The hidden history of product placement

Journal of Broadcasting & Electronic Media, Dec, 2006 by Jay Newell, Charles T. Salmon, Susan Chang

Complexity in Tie-Ups: It (1927)

An example of the intricacy of the connection between silent film moviemaking and the commercial sphere was the romantic comedy It (Badger, 1926). The movie, a story of a department store ribbon clerk who wins the heart of the store manager, was credited with ensuring the stardom of Clara Bow. Released in February 1927, the motion picture was one of the year's top-grossing pictures for distributor Paramount and was connected by title and timing to a two-part Cosmopolitan magazine story by Elinor Glyn, who earlier had achieved notoriety for her romance novel Three Weeks and had been brought from England to Hollywood in 1920 to write screenplays for Adolph Zukor's Famous Players--Lasky film production company (Franke, 1994). In the opening scene the department store manager's companion, played by William Austin, waves a copy of Cosmopolitan and a says that "everyone has been reading It in Cosmopolitan." He carries the magazine through the following sequences. Later in the movie, another group of characters discuss the Cosmopolitan story, and author Elinor Glyn, playing herself, appears in a nightclub scene to define the combination of youth and sexual attraction that is "It."

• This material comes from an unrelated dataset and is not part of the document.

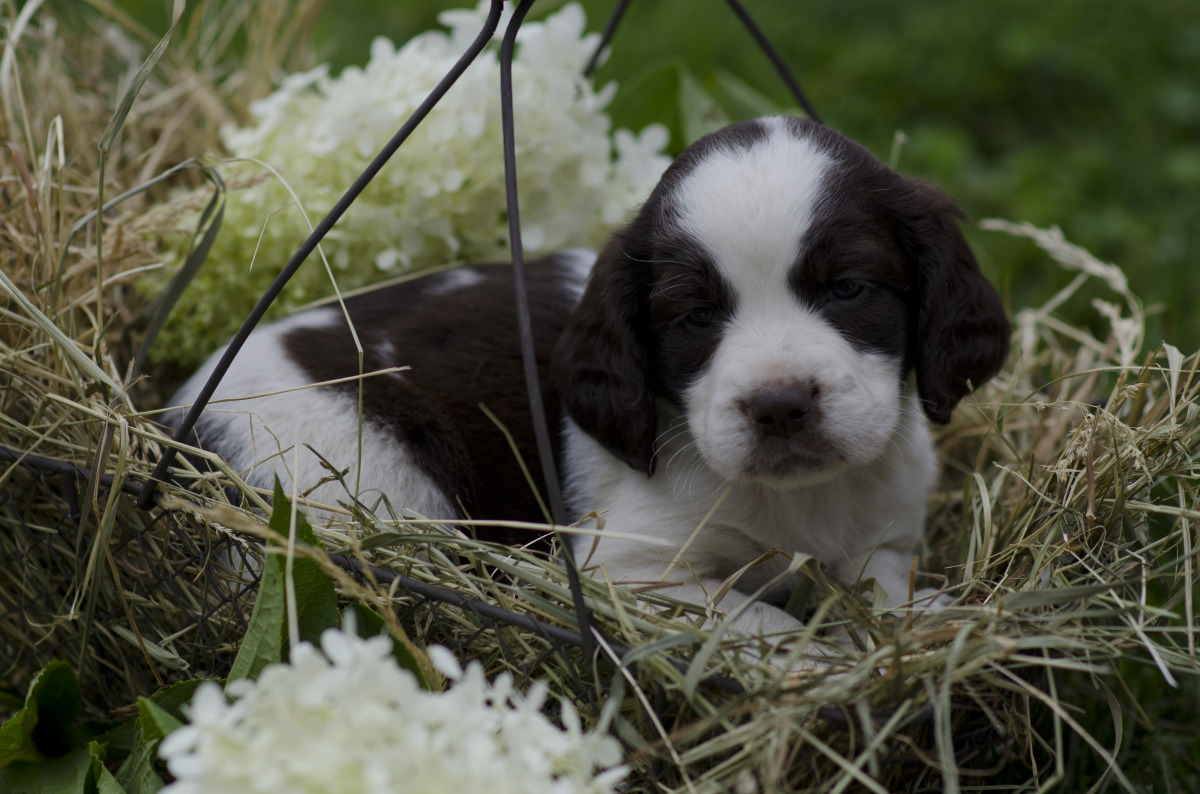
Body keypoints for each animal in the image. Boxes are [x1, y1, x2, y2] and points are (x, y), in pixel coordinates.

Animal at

The sophistication of the tie-up is seen in the timing and content. The motion picture It was released in January 1927, coinciding with the publication of the two-part Glyn serial that began in the February 1927 Cosmopolitan. Glyn, who was paid $50,000 for the screenplay (It, 1927), was the author of the print serial, but the two pieces share only the title and the definition of "It." Advertising to movie exhibitors in Variety left unmentioned the gap between the two stories, bannering It as "Elinor Glyn's IT/Cosmopolitan Magazine Story." Glyn (1927) noted the differences between the screenplay and the print story in the preface to the novel by the same title, published later that year. In the years to come, many magazine articles would become movies, but few became movies simultaneously with their publication.

The Business of Tie-Ups

The use of tie-ups was regularized throughout the 1930s. The Walter E. Kline Agency in Beverly Hills provided studio executives with multiple-page lists of products available for on-screen use in motion pictures, including Remington typewriters, IBM tabulating machines, Singer sewing machines, and appliances from General Electric. Products were offered rent free in return for publicity stills for use in manufacturer's advertising (Kline, 1931). A second agency, the Stanley-Murphy Service Agency, offered a similar props-for-plugs arrangement, and C. E. Hooper added tracking of on-screen advertising to its radio service, with the addition of a full-time researcher in the New York office who screened motion pictures for plugs ("Firms Get Free Ads," 1939). Carpet manufacturers offered to weave rugs specifically for use on movie sets, asking for no on-screen credit but the opportunity to create ads based on the picture for their 45,000 dealers (Home, 1932). By the end of the 1940s there arose a name for the product placement specialist at public relations firms and advertising agencies: the exploitation agent. The New York Daily News's Hollywood correspondent, Darr Smith (1949), wrote of exploitation agent Ted Lewis, who claimed to have placed brand-name candies, athletic equipment, kitchen utensils, and even branded sacks of animal feed in movies such as The Men, Honeymoon for Five, and The Iron Cage. The Motion Picture Herald estimated that by the end of the 1940s at least two dozen pictures in current release or production featured on-screen cameos of products in return for the opportunity to run offscreen advertising, including Ronson lighters in Woman of Distinction, Dictaphone in Bing Crosby's Top of the Morning, and New Haven clocks in Guilty Bystander (Spires, 1949).